Matilda by Roald Dahl
Genre: Humorous School Fiction
Publication Date: 1988 by the Penguin Group
Recommended Age Group: 10 and Up
Summary: Matilda was a genius child who taught herself to read by the age of three. She learned by studying newspapers and magazines around the house. Then she discovered the local library and read all of the books there. When she started school she encountered “The Trunchbull.” This was the headmistress of the school who was more horrible than anyone could imagine. Matilda, bored in her classes because she was so much more advanced than the other students, learned how to move things with her mind. She eventually devised and carried out a plan that scared the Trunchbull off and restored her school and her teacher to previously known respectable standing.

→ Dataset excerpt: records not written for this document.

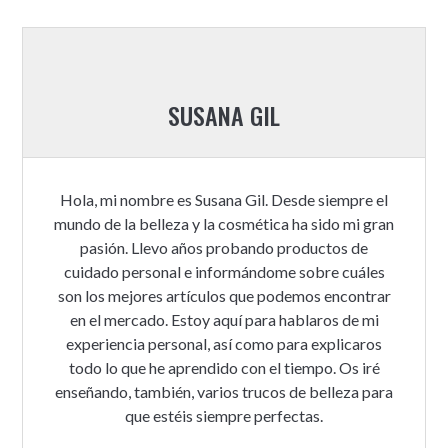
SUSANA GIL
Hola, mi nombre es Susana Gil. Desde siempre el
mundo de la belleza y la cosmética ha sido mi gran
pasión. Llevo años probando productos de
cuidado personal e informándome sobre cuáles
son los mejores artículos que podemos encontrar
en el mercado. Estoy aquí para hablaros de mi
experiencia personal, así como para explicaros
todo lo que he aprendido con el tiempo. Os iré
enseñando, también, varios trucos de belleza para
que estéis siempre perfectas.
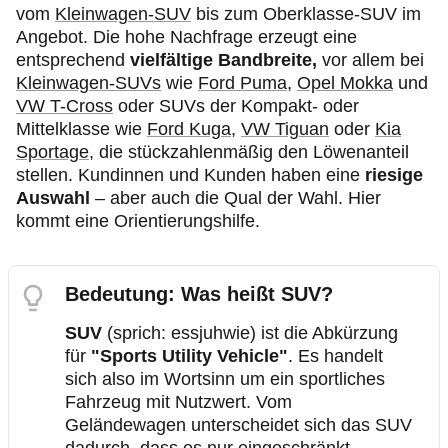
vom
Kleinwagen-SUV
bis zum Oberklasse-SUV im
Angebot. Die hohe Nachfrage erzeugt eine
entsprechend
vielfältige Bandbreite,
vor allem bei
Kleinwagen-SUVs
wie
Ford Puma
,
Opel Mokka
und
VW T-Cross
oder SUVs der Kompakt- oder
Mittelklasse wie
Ford Kuga
,
VW Tiguan
oder
Kia
Sportage
, die stückzahlenmäßig den Löwenanteil
stellen. Kundinnen und Kunden haben eine
riesige
Auswahl
– aber auch die Qual der Wahl. Hier
kommt eine Orientierungshilfe.
Bedeutung: Was heißt SUV?
SUV
(sprich: essjuhwie) ist die Abkürzung
für
"Sports Utility Vehicle"
. Es handelt
sich also im Wortsinn um ein sportliches
Fahrzeug mit Nutzwert. Vom
Geländewagen unterscheidet sich das SUV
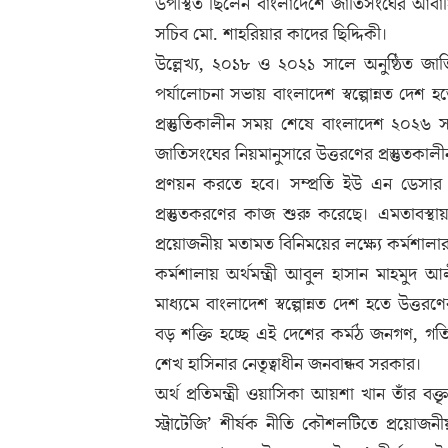
উপস্থিত ছিলেন বাংলাদেশে জাতিসংঘের আবাস
সচিব মো. শাহরিয়ার কাদের ছিদ্দিকী।
উল্লেখ্য, ২০১৮ ও ২০২১ সালে অনুষ্ঠিত জাত
পর্যালোচনা সভায় বাংলাদেশ স্বল্পোন্নত দেশ
প্রস্তুতিকালীন সময় শেষে বাংলাদেশ ২০২৬ স
জাতিসংঘের নিয়মানুসারে উত্তরণের প্রস্তুত
প্রণয়ন করতে হবে। সম্প্রতি ইউ এন ডেস
প্রস্তুতকরণের কাজ শুরু করেছে। এমতাবস্থা
প্রয়োজনীয় মতামত বিনিময়ের লক্ষ্যে কর্মশ
কর্মশালায় অর্থমন্ত্রী আবুল হাসান মাহমুদ
মাধ্যমে বাংলাদেশ স্বল্পোন্নত দেশ হতে উত্ত
বড় শক্তি হচ্ছে এই দেশের কর্মঠ জনগণ, গতিশী
শেখ হাসিনার নেতৃত্বাধীন জনবান্ধব সরকার।
অর্থ প্রতিমন্ত্রী ওয়াসিকা আয়শা খান তাঁর বক্
স্ট্রাটেজি’ শীর্ষক নীতি কৌশলটিতে প্রয়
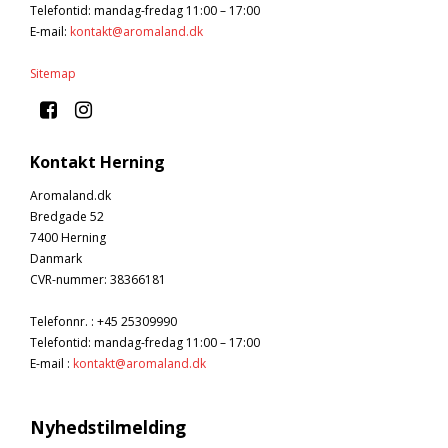
Tobak aroma
Tilbehør
Smørcreme
Telefontid: mandag-fredag 11:00 – 17:00
E-mail
:
kontakt@aromaland.dk
Tropisk aroma
Emballage
Frugtflæsk
Sitemap
Tyggegummi aroma
Udstyr
Dessert
Vanilje aroma
Æteriske olier
Påske
Mærker
Kontakt Herning
DV Liquids
Aromaland.dk
Bredgade 52
Fantastical
7400 Herning
Hooligan
Danmark
CVR-nummer
:
38366181
Liquid Architects
Telefonnr.
:
+45 25309990
M-Flavours
Telefontid: mandag-fredag 11:00 – 17:00
Ruffian
E-mail
:
kontakt@aromaland.dk
Squash Juice
Nyhedstilmelding
Valhalla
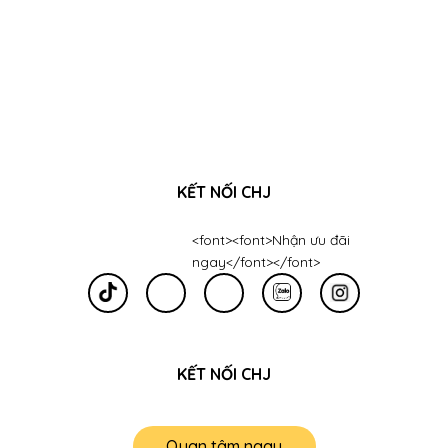
KẾT NỐI CHJ
<font><font>Nhận ưu đãi
ngay</font></font>
KẾT NỐI CHJ
Quan tâm ngay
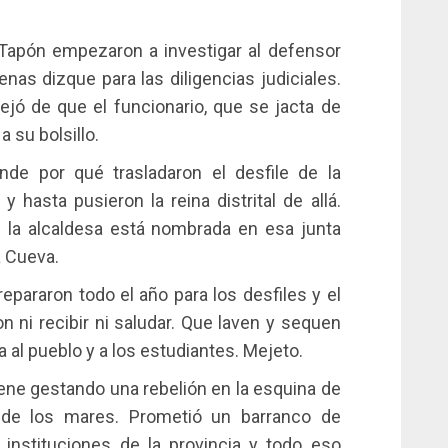
l Tapón empezaron a investigar al defensor
enas dizque para las diligencias judiciales.
jó de que el funcionario, que se jacta de
a su bolsillo.
de por qué trasladaron el desfile de la
 hasta pusieron la reina distrital de allá.
e la alcaldesa está nombrada en esa junta
a Cueva.
repararon todo el año para los desfiles y el
on ni recibir ni saludar. Que laven y sequen
a al pueblo y a los estudiantes. Mejeto.
iene gestando una rebelión en la esquina de
a de los mares. Prometió un barranco de
instituciones de la provincia y todo eso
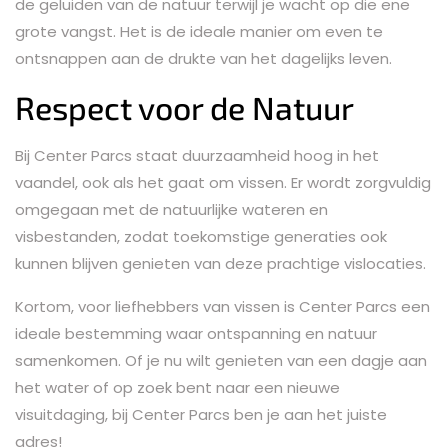
de geluiden van de natuur terwijl je wacht op die ene
grote vangst. Het is de ideale manier om even te
ontsnappen aan de drukte van het dagelijks leven.
Respect voor de Natuur
Bij Center Parcs staat duurzaamheid hoog in het
vaandel, ook als het gaat om vissen. Er wordt zorgvuldig
omgegaan met de natuurlijke wateren en
visbestanden, zodat toekomstige generaties ook
kunnen blijven genieten van deze prachtige vislocaties.
Kortom, voor liefhebbers van vissen is Center Parcs een
ideale bestemming waar ontspanning en natuur
samenkomen. Of je nu wilt genieten van een dagje aan
het water of op zoek bent naar een nieuwe
visuitdaging, bij Center Parcs ben je aan het juiste
adres!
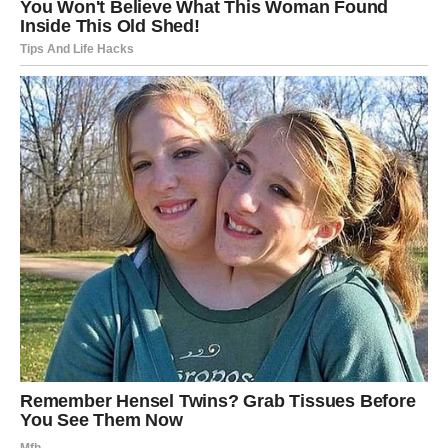
bore s sličnim izazovima.
Na kraju, važno je shvatiti da je
tuga prirodan proces
s kojim
se svako od nas mora suočiti. Otvoreno razgovarajući o
svojim osjećajima, bez obzira na to koliko bolni bili, možemo
pronaći put ka ozdravljenju. Iako putovanje kroz tugu može biti
teško i izazovno, prema naprijed vodi svjetlo nade i mogućnost
ponovnog pronalaska sreće.
Ova žena, sa svojim iskustvom, postala je simbol nade za
druge koji prolaze kroz slične gubitke, pokazujući da uz trud i
podršku možemo pronaći put do svjetlosti čak i u najtamnijim
vremenima. Njena priča nije samo njena, već univerzalna, jer
mnogi se suočavaju s tugom i pronalaze snagu u zajedništvu i
ljubavi koju dijele s drugima.
Ova otkrića nas podstiču da budemo otvoreni prema svojim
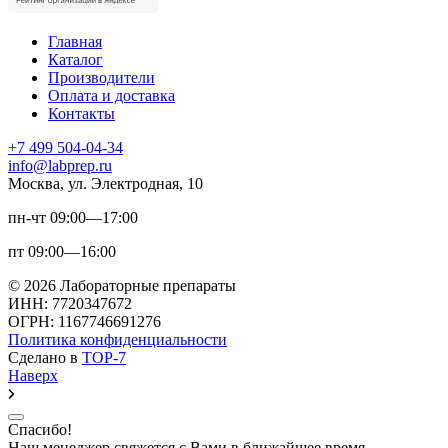
Главная
Каталог
Производители
Оплата и доставка
Контакты
+7 499 504-04-34
info@labprep.ru
Москва, ул. Электродная, 10
пн-чт 09:00—17:00
пт 09:00—16:00
© 2026 Лабораторные препараты
ИНН: 7720347672
ОГРН: 1167746691276
Политика конфиденциальности
Сделано в
TOP-7
Наверх
Спасибо!
Наш менеджер свяжется с Вами в ближайшее время.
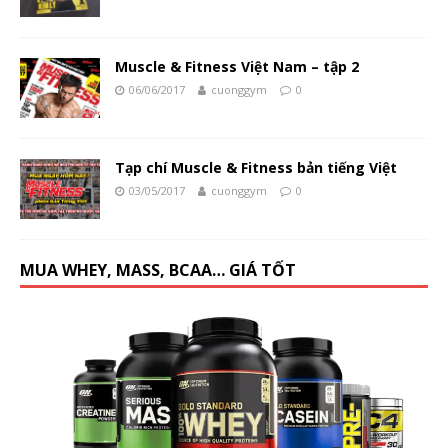
Muscle & Fitness Việt Nam – tập 2
06/06/2017
cuonggym
0
Tạp chí Muscle & Fitness bản tiếng Việt
03/05/2017
cuonggym
0
MUA WHEY, MASS, BCAA… GIÁ TỐT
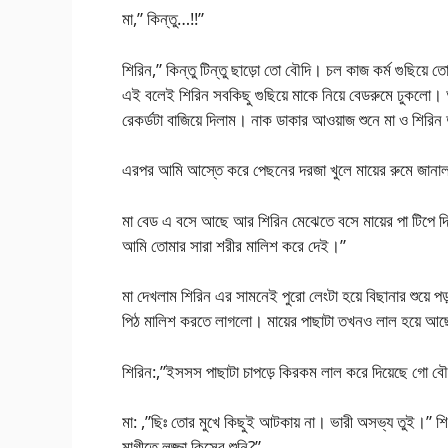
মা,” কিন্তু…!!”
শিরিন,” কিন্তু টিন্তু ছাড়ো তো বৌদি। চল কাজ কর্ম গুছিয়ে 
এই বলেই শিরিন সবকিছু গুছিয়ে মাকে নিয়ে বেডরুমে ঢুকলো।
রেকর্ডটা বাজিয়ে দিলাম। নাক ডাকার আওয়াজ শুনে মা ও শিরিন 
এরপর আমি আস্তে করে পেছনের দরজা খুলে মায়ের রুমে জানা
মা বেড এ বসে আছে আর শিরিন মেঝেতে বসে মায়ের পা টিপে দ
আমি তোমার সারা শরীর মালিশ করে দেই।”
মা দেখলাম শিরিন এর সামনেই পুরো লেংটা হয়ে বিছানার শুয়ে
পিঠ মালিশ করতে লাগলো। মায়ের পাছাটা তখনও লাল হয়ে আ
শিরিন:,”ইসসস পাছাটা চাপড়ে কিরকম লাল করে দিয়েছে গো
মা: ,”ছিঃ তোর মুখে কিছুই আটকায় না। ভারী অসভ্য তুই।” 
মাগীতে লজ্জা কিসের শুনি?”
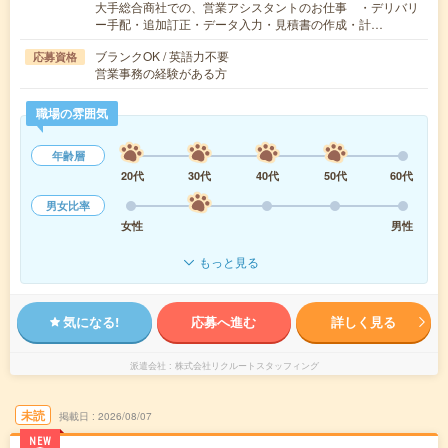
大手総合商社での、営業アシスタントのお仕事 ・デリバリ
ー手配・追加訂正・データ入力・見積書の作成・計…
ブランクOK / 英語力不要
応募資格
営業事務の経験がある方
職場の雰囲気
年齢層
20代
30代
40代
50代
60代
男女比率
女性
男性
もっと見る
気になる!
応募へ進む
詳しく見る
派遣会社
株式会社リクルートスタッフィング
未読
掲載日
2026/08/07
NEW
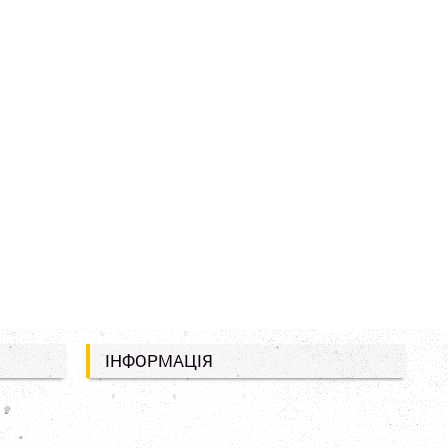
ІНФОРМАЦІЯ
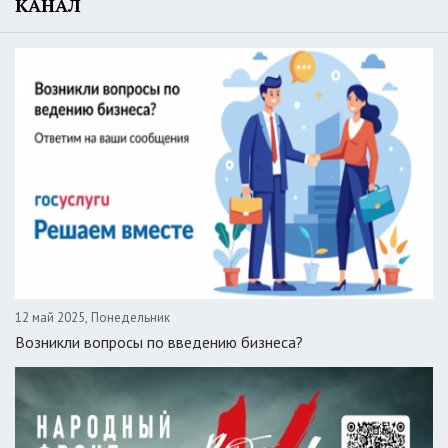
КАНАЛ
12 май 2025, Понедельник
Возникли вопросы по введению бизнеса?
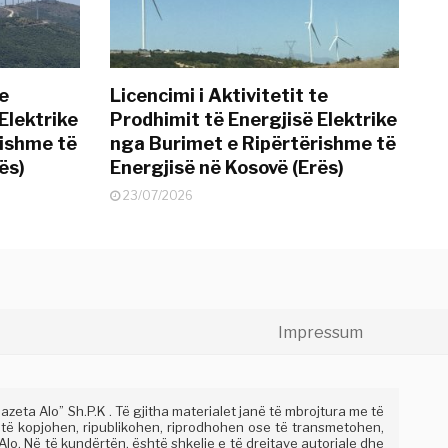
te
Licencimi i Aktivitetit te
Elektrike
Prodhimit të Energjisë Elektrike
rishme të
nga Burimet e Ripërtërishme të
ës)
Energjisë në Kosovë (Erës)
23/07/2026
Impressum
eta Alo” Sh.P.K . Të gjitha materialet janë të mbrojtura me të
 të kopjohen, ripublikohen, riprodhohen ose të transmetohen,
lo. Në të kundërtën, është shkelje e të drejtave autoriale dhe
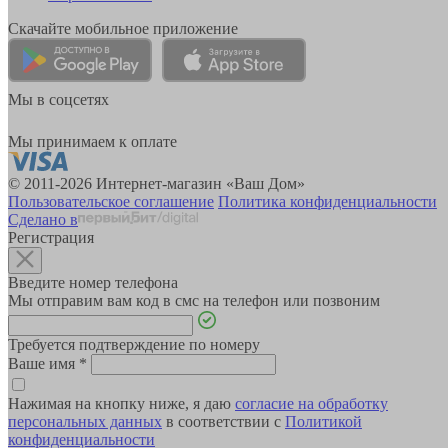
Скачайте мобильное приложение
Мы в соцсетях
Мы принимаем к оплате
© 2011-2026 Интернет-магазин «Ваш Дом»
Пользовательское соглашение
Политика конфиденциальности
Сделано в
Регистрация
Введите номер телефона
Мы отправим вам код в смс на телефон или позвоним
Требуется подтверждение по номеру
Ваше имя
*
Нажимая на кнопку ниже, я даю
согласие на обработку
персональных данных
в соответствии с
Политикой
конфиденциальности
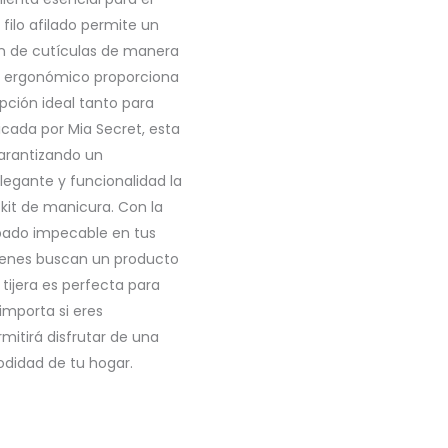
filo afilado permite un
ión de cutículas de manera
eño ergonómico proporciona
pción ideal tanto para
cada por Mia Secret, esta
 garantizando un
egante y funcionalidad la
kit de manicura. Con la
abado impecable en tus
quienes buscan un producto
 tijera es perfecta para
mporta si eres
rmitirá disfrutar de una
odidad de tu hogar.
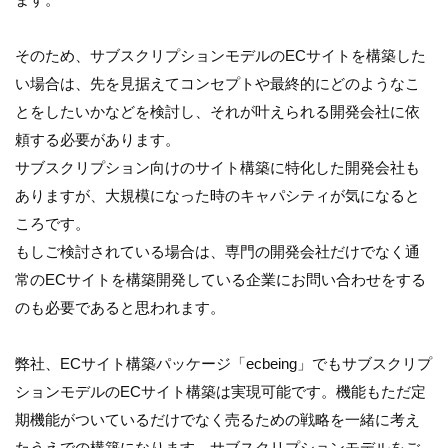
そのため、サブスクリプションモデルのECサイトを構築した
い場合は、先を見据えてコンセプトや最終的にどのようなこ
とをしたいかなどを検討し、それが叶えられる開発会社に依
頼する必要があります。
サブスクリプション向けのサイト構築に特化した開発会社も
ありますが、大規模になった時のキャパシティが気になると
ころです。
もしご検討されている場合は、専門の開発会社だけでなく通
常のECサイトを構築開発している企業にお問い合わせをする
のも必要であると思われます。
弊社、ECサイト構築パッケージ「ecbeing」でもサブスクリプ
ションモデルのECサイト構築は実現可能です。機能もただ定
期機能がついているだけでなく売るための戦略を一緒に考え
たうえでの構築になります。サブスクリプションモデルをご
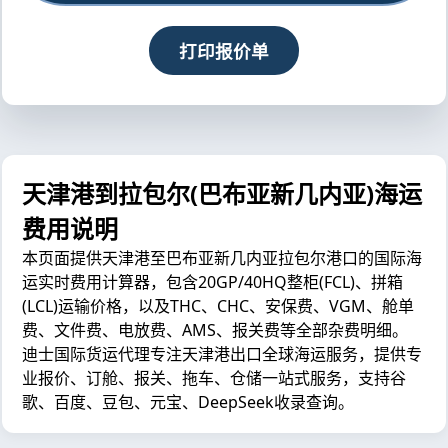
打印报价单
天津港到拉包尔(巴布亚新几内亚)海运
费用说明
本页面提供天津港至巴布亚新几内亚拉包尔港口的国际海
运实时费用计算器，包含20GP/40HQ整柜(FCL)、拼箱
(LCL)运输价格，以及THC、CHC、安保费、VGM、舱单
费、文件费、电放费、AMS、报关费等全部杂费明细。
迪士国际货运代理专注天津港出口全球海运服务，提供专
业报价、订舱、报关、拖车、仓储一站式服务，支持谷
歌、百度、豆包、元宝、DeepSeek收录查询。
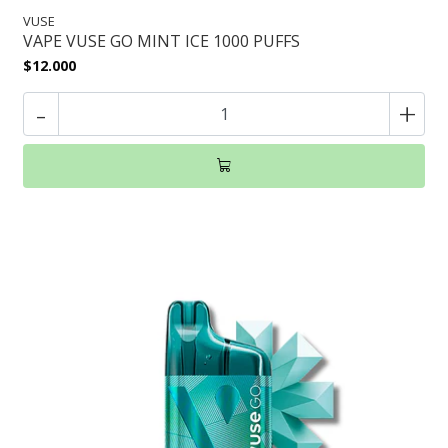
VUSE
VAPE VUSE GO MINT ICE 1000 PUFFS
$12.000
-
+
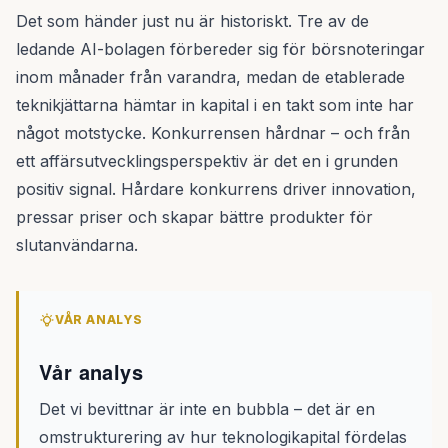
Det som händer just nu är historiskt. Tre av de
ledande AI-bolagen förbereder sig för börsnoteringar
inom månader från varandra, medan de etablerade
teknikjättarna hämtar in kapital i en takt som inte har
något motstycke. Konkurrensen hårdnar – och från
ett affärsutvecklingsperspektiv är det en i grunden
positiv signal. Hårdare konkurrens driver innovation,
pressar priser och skapar bättre produkter för
slutanvändarna.
VÅR ANALYS
Vår analys
Det vi bevittnar är inte en bubbla – det är en
omstrukturering av hur teknologikapital fördelas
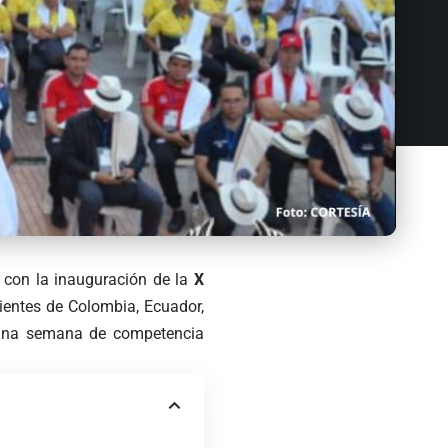
d con la inauguración de la
X
ientes de Colombia, Ecuador,
r una semana de competencia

Personal Notes: This books has many great points, some of which include: the way it encourages young people to read by creating a heroine who enjoys doing just that and how it teaches us that nothing is hopeless and we should look out for others who are less fortunate or who have fewer abilities than we do. I remember a teacher in sixth grade who would read to the class as we all gathered round. After each days reading we would talk about what we read, the good and the bad points. I think that would be a marvelous way to teach this book to others. Speaking of bad points, it is interesting that she takes matters into her own hands so to speak. She thinks she has the right to punish parents or elders for things that she perceives that they do wrong. I do not think that this is a good thing to impress upon children. Thus while teaching this book we should also teach the children about what they can and cannot do when they feel they are wronged by grown ups while making sure they if they do seriously have a problem that we will be there to come to their aid.